> [INSTRUCTIONS TO FOLLOW]
From the data that follows, copy every line with the string "Tower".

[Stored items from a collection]
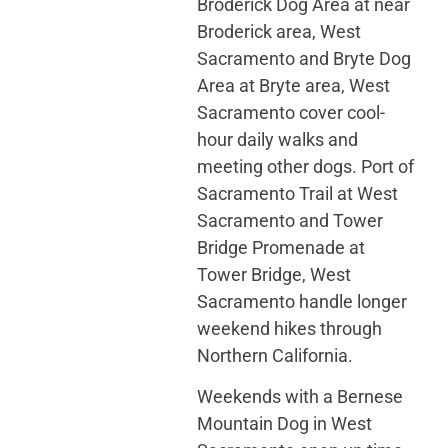
Broderick Dog Area at near
Broderick area, West
Sacramento and Bryte Dog
Area at Bryte area, West
Sacramento cover cool-
hour daily walks and
meeting other dogs. Port of
Sacramento Trail at West
Sacramento and Tower
Bridge Promenade at
Tower Bridge, West
Sacramento handle longer
weekend hikes through
Northern California.
Weekends with a Bernese
Mountain Dog in West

> [ANSWER TO THIS EXERCISE]
Sacramento and Tower
Tower Bridge, West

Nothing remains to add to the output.